A longtime friend of mine, Timothy S. Goeglein, who works at Focus on the Family in Washington and is a committed Evangelical, published a book titled Stumbling Toward Utopia, which addresses the question of “how the 1960s turned into a national nightmare.”
Although this book restates positions on “reviving the American dream” that one can also find in the publications of Heritage and other mainstream Republican think tanks, it does make original points about popular culture. Goeglein begins by listing all the bad people who we are told have corrupted our educational system and national culture. Karl Marx, Friedrich Nietzsche, Herbert Marcuse, and the rest of the usual Teutonic suspects all make it onto Tim’s list, together with Woodrow Wilson and John Dewey. Here the author may be drawing from Allan Bloom’s Closing of the American Mind, particularly Bloom’s laments about “the German connection” in analyzing the sources of problems that can be found closer to home.

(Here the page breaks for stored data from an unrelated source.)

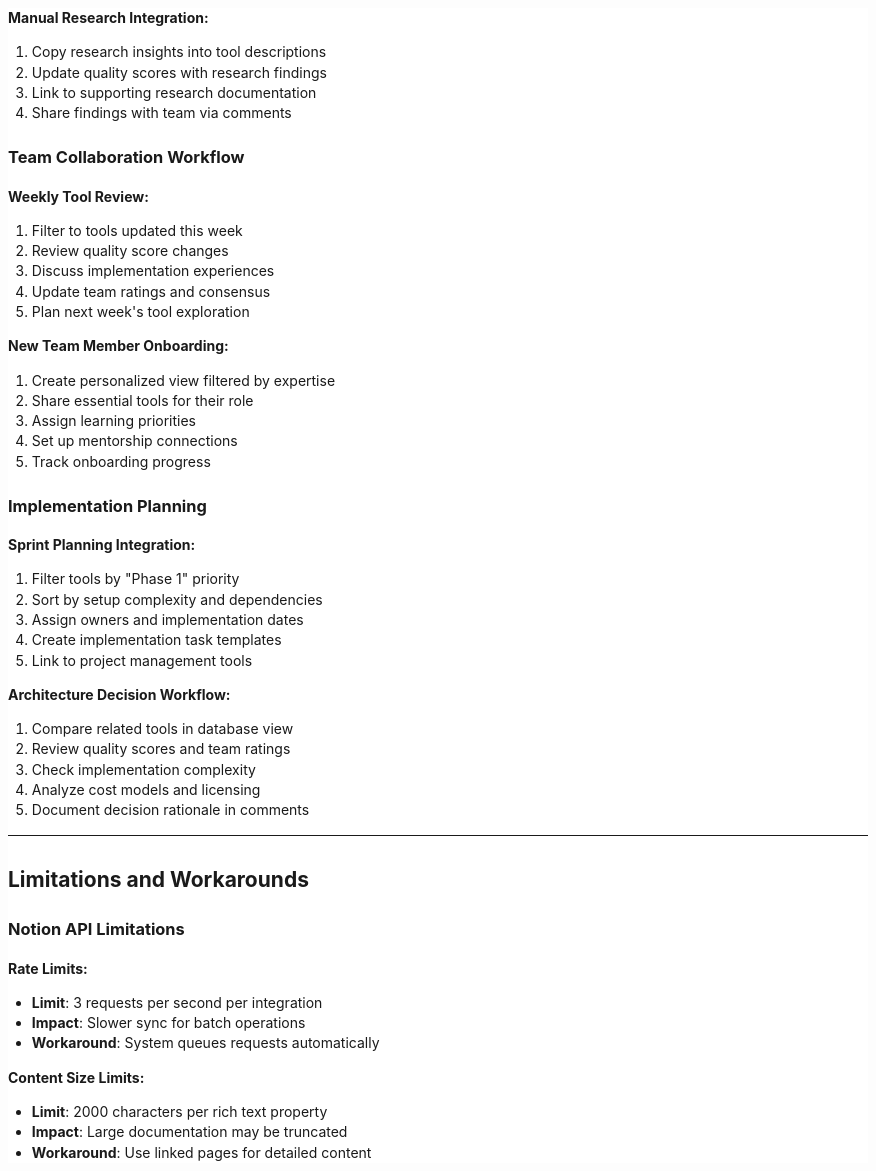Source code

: **Manual Research Integration:**
1. Copy research insights into tool descriptions
2. Update quality scores with research findings
3. Link to supporting research documentation
4. Share findings with team via comments

### Team Collaboration Workflow

**Weekly Tool Review:**
1. Filter to tools updated this week
2. Review quality score changes
3. Discuss implementation experiences
4. Update team ratings and consensus
5. Plan next week's tool exploration

**New Team Member Onboarding:**
1. Create personalized view filtered by expertise
2. Share essential tools for their role
3. Assign learning priorities
4. Set up mentorship connections
5. Track onboarding progress

### Implementation Planning

**Sprint Planning Integration:**
1. Filter tools by "Phase 1" priority
2. Sort by setup complexity and dependencies
3. Assign owners and implementation dates
4. Create implementation task templates
5. Link to project management tools

**Architecture Decision Workflow:**
1. Compare related tools in database view
2. Review quality scores and team ratings
3. Check implementation complexity
4. Analyze cost models and licensing
5. Document decision rationale in comments

---

## Limitations and Workarounds

### Notion API Limitations

**Rate Limits:**
- **Limit**: 3 requests per second per integration
- **Impact**: Slower sync for batch operations
- **Workaround**: System queues requests automatically

**Content Size Limits:**
- **Limit**: 2000 characters per rich text property
- **Impact**: Large documentation may be truncated
- **Workaround**: Use linked pages for detailed content
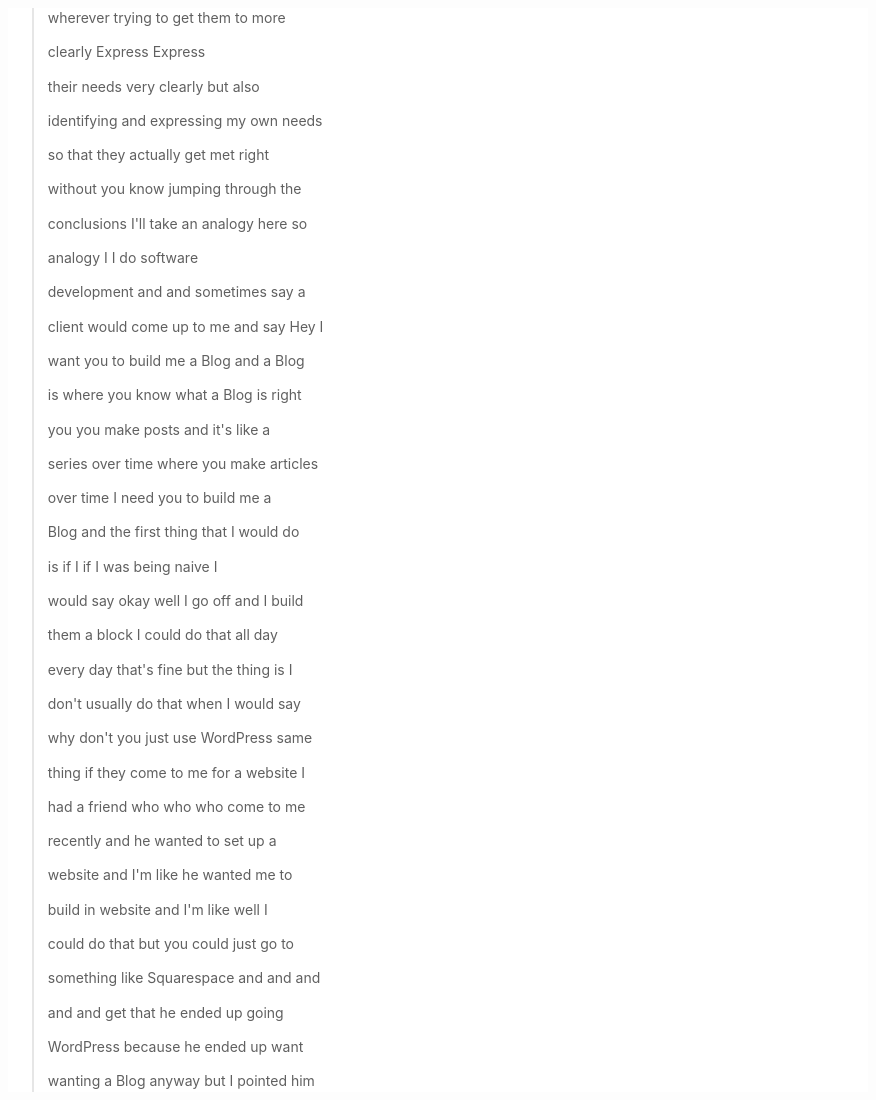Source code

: > wherever trying to get them to more
>
> clearly Express Express
>
> their needs very clearly but also
>
> identifying and expressing my own needs
>
> so that they actually get met right
>
> without you know jumping through the
>
> conclusions I&#39;ll take an analogy here so
>
> analogy I I do software
>
> development and and sometimes say a
>
> client would come up to me and say Hey I
>
> want you to build me a Blog and a Blog
>
> is where you know what a Blog is right
>
> you you make posts and it&#39;s like a
>
> series over time where you make articles
>
> over time I need you to build me a
>
> Blog and the first thing that I would do
>
> is if I if I was being naive I
>
> would say okay well I go off and I build
>
> them a block I could do that all day
>
> every day that&#39;s fine but the thing is I
>
> don&#39;t usually do that when I would say
>
> why don&#39;t you just use WordPress same
>
> thing if they come to me for a website I
>
> had a friend who who who come to me
>
> recently and he wanted to set up a
>
> website and I&#39;m like he wanted me to
>
> build in website and I&#39;m like well I
>
> could do that but you could just go to
>
> something like Squarespace and and and
>
> and and get that he ended up going
>
> WordPress because he ended up want
>
> wanting a Blog anyway but I pointed him
>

But I’ve come to praise Tim’s book, not to find fault with it. And the most insightful part of this book for me is chapter five “The Entertainment Stumble.” Tim is correct about the downward slope in our country politically, socially, and morally, which began in the 1960s. Indeed, things have been going from bad to worse in certain areas of life ever since. Moreover, what is called “entertainment,” but what is not really that, has played a pivotal role in causing this development. According to Goeglein,
the great purge of many of these highly rated family-oriented programs (like Leave It to Beaver) occurred-starting in the late 1960s and culminating in the 1970s. In place of these classic shows came a flood of new content filled with cynicism, the glorification of evil, and the mocking of others.” These changes have had ominous effects precisely because “television’s greatest power is in its role as the central storyteller for the culture.
Even worse than the destruction of inherited standards of taste, Goeglein observes, was the comedy style of Norman Lear, debuting in 1971, which waged a crusade against traditional social and moral beliefs. The central figure in All in the Family, Archie Bunker, was someone whose creator intended him to be, in Lear’s own words, a “a poorly educated, full -of-himself blowhard—spewing a kind of rancid lights-out conservatism.” Lear, as Goeglein explains, was always pushing the envelope on moral matters, using his tendentious comedy programs to win acceptance for homosexuality and to fight against what he condemned as sexism and white racism. Much to Lear’s dismay, however, many of his viewers (my father was one of them) instead found Archie to be a sympathetic character, who spoke for the country’s silent majority.
A similar transition toward leftist indoctrination occurred in the movie industry around the same time, although here the long-term effects only became perceptible much later. The industry was taken over by committed leftists, such as Dore Schary, who acquired MGM from the staunch conservative Louis B. Mayer. Also because a new, iconoclastic generation of directors came to determine the content of movies. According to Goeglein, “motion pictures could no longer merely entertain, they had to feature messages to convert the masses to progressive worldviews. And they had little or no concern about alienating Middle America. In fact, several (directors and scriptwriters) reveled in doing so.”
Apropos of Goeglein’s discussion of the “cultural transformation” we’ve witnessed, I would divide the evolution of cinema over the last 50 years into two different phases. In the 1970s and ’80s, under the influence of directors like Stanley Kubrick, there was a growing tendency to feature nudity and sordid behavior in films. But the real transformation of movies into vehicles of moral revolution came later, with cinematic crusades against racism, sexism, and homophobia. Goeglein is, however, right to suggest this change occurred earlier with TV. He is also right to look back for an early example of this indoctrination in Lear’s efforts to shame us by depicting non-progressive Americans as bigoted slobs.
My own general argument about the role of entertainment in radicalizing America is a bit different from Goeglein’s. It was not so much a war against what the left once condemned as neo-Puritanism; something more pernicious led us to our present decadence. It was counter-morality masked as true virtue which caused the stumbling of our culture. Nudity in films is a childish rebellion against an already vanished parental authority; encouraging us to mutilate children as a cure for gender dysphoria is a problem of much greater magnitude. It is the role of moral arbiter that Lear and other providers of entertainment were allowed to assume that has done incalculable harm to our social morality. These cultural poisoners were allowed to chasten us in the name of their revolutionary morality.
Comparing American entertainment circa 1960 to the anti-white, anti-male, and anti-Christian propaganda machine that succeeded it, makes me think that we have indeed entered a nightmarish twilight zone.